I vividly remember as a student the first time I got instruction with a helmet intercom. The instructor (who shall remain nameless) was very chatty, "So when I was seven, we got a puppy..." Made me a little crazy, and I regretted inviting him into my car (he was not assigned to me).
One of the things I try to ask the student early on is their preferred pace for interaction. They generally have an opinion, ranging from "I want to do a few laps with no instruction, only interrupt me for a safety issue" (which is fine if they have the requisite amount of experience) to "I'd like you to tell me everything in a constant stream". The latter is the default for a first-timer, though you have to be very careful to not over-load them.
I try to do a "check in" on pace, either at the end of the session, or on a long front straight. It goes something like, "How's the pace, am I talking too much, or do you need more from me?" This gives them an opportunity to guide your approach, hopefully keeping them from being frustrated.

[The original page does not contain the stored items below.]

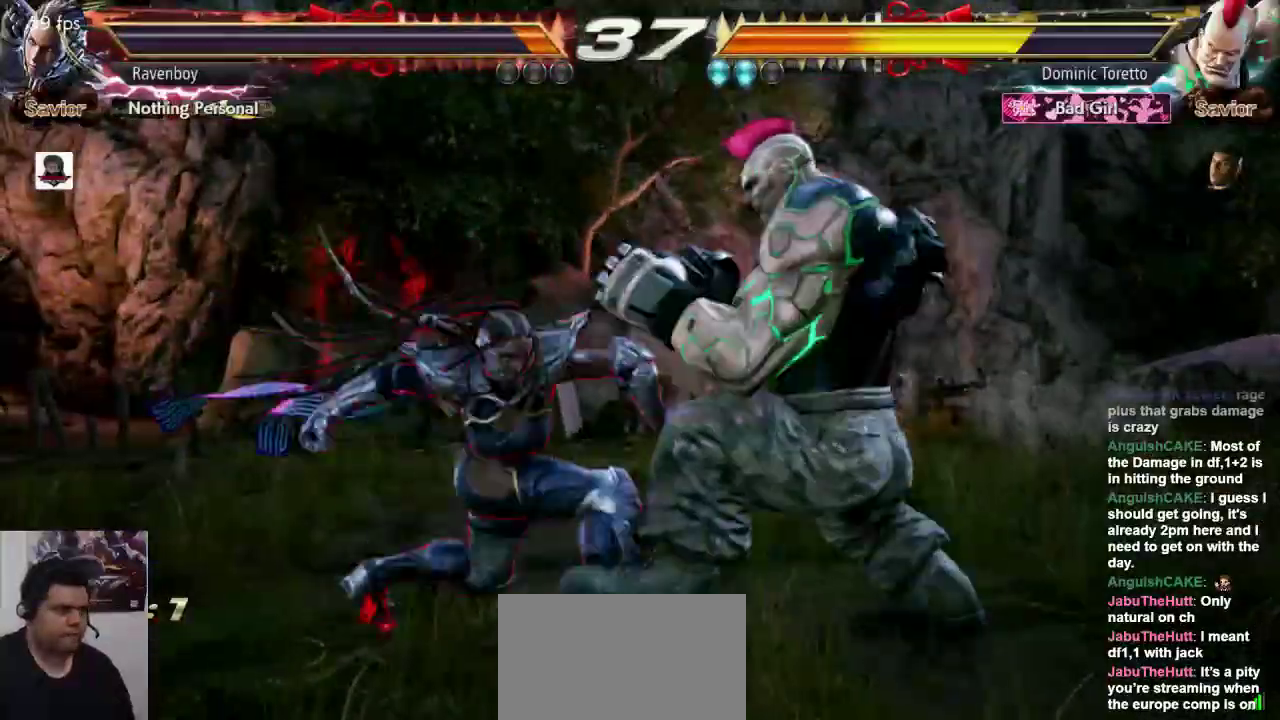
{"dt_ms": 500, "buttons": ["SQUARE"], "left_stick": "left", "events": [[367, "left_stick", "left"], [450, "SQUARE", "down"]]}
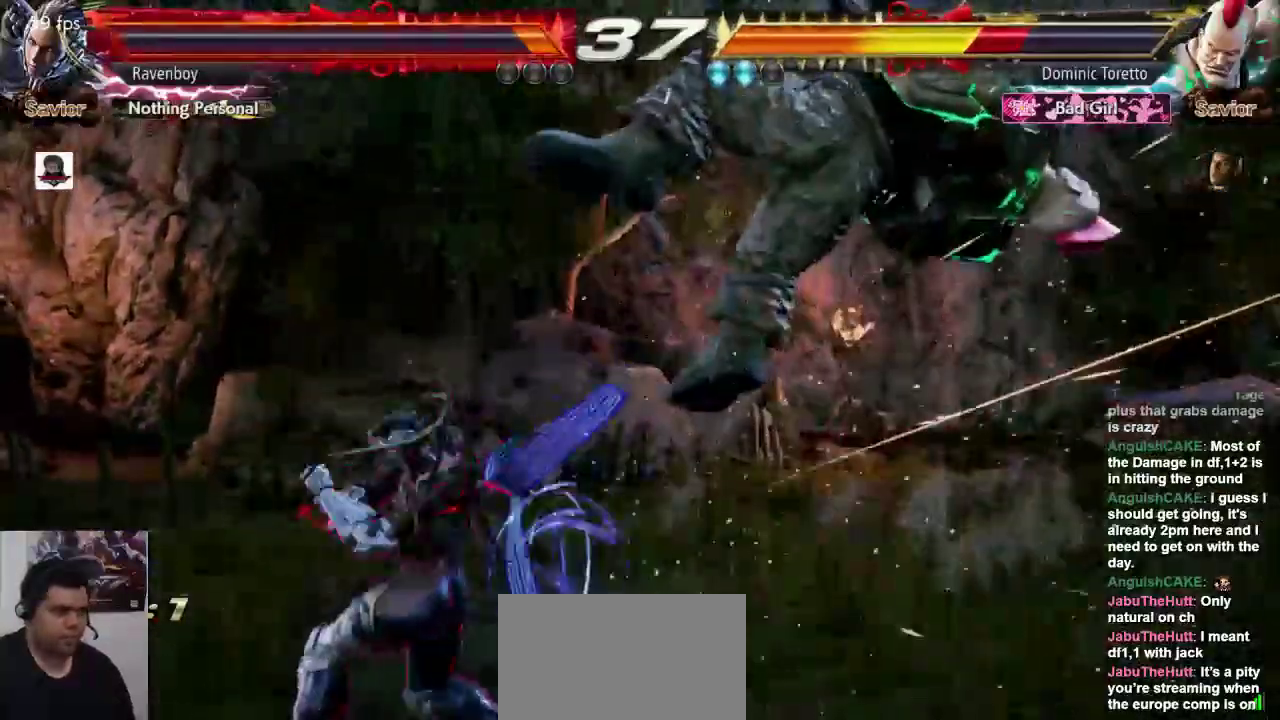
{"dt_ms": 500, "buttons": [], "left_stick": "center", "events": [[33, "SQUARE", "up"], [50, "left_stick", "center"], [100, "L2", "down"], [183, "L2", "up"], [217, "L2", "down"], [317, "L2", "up"], [383, "L2", "down"], [483, "L2", "up"]]}
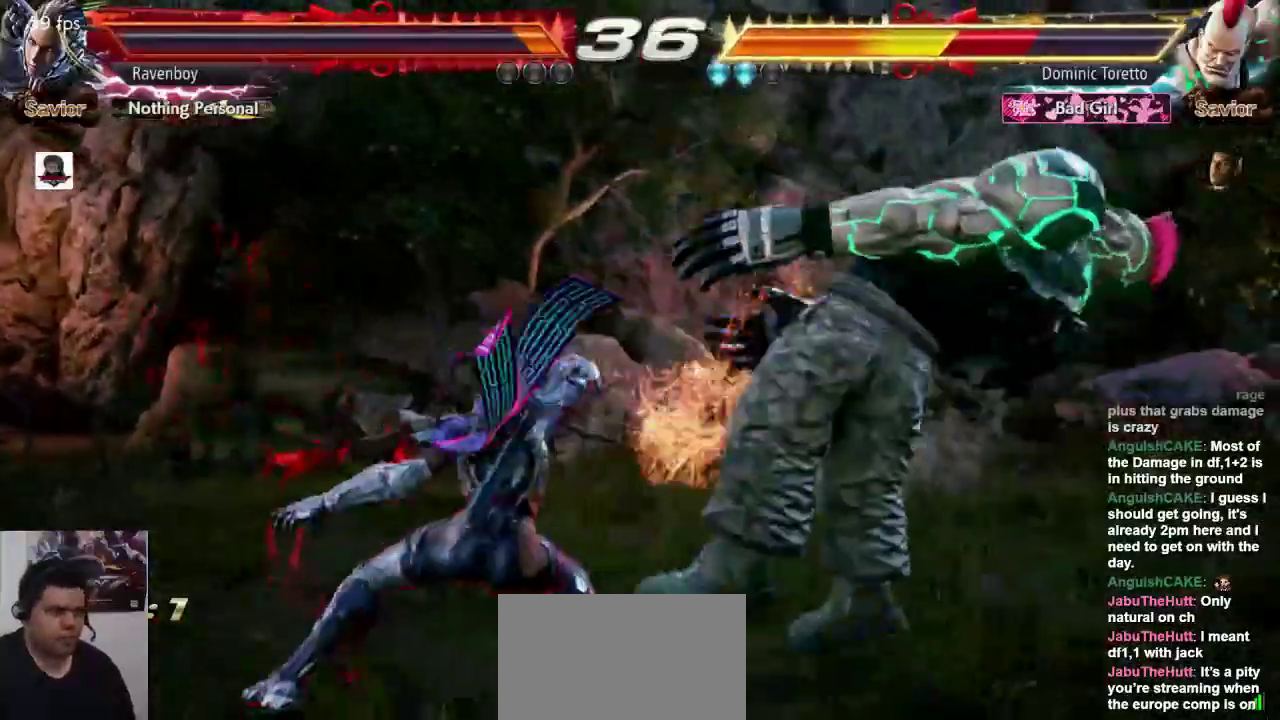
{"dt_ms": 500, "buttons": [], "left_stick": "center", "events": []}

Intertwined with pace is to always be instructing in front of the car. Both the student and the instructor can easily get bogged down in discussing what was wrong in the last turn complex, or how to do that better. It detracts from what the student is doing "right now" and what they will be doing "seconds from now". A strategy I use often is to say, "I'm going to instruct you through Turn 7 next time around" to address something that is behind us. Then I'll introduce it again maybe one turn before, something like, "Stay left as you exit this turn (T6) - OK, turn for the apex, unload the wheel as we cross this crest." Managing the communication this way lets the student know that you're engaged, you'll deal with it at the proper time, and keeps them focused ahead. If it's really complicated, do a follow-up in the paddock with a track map.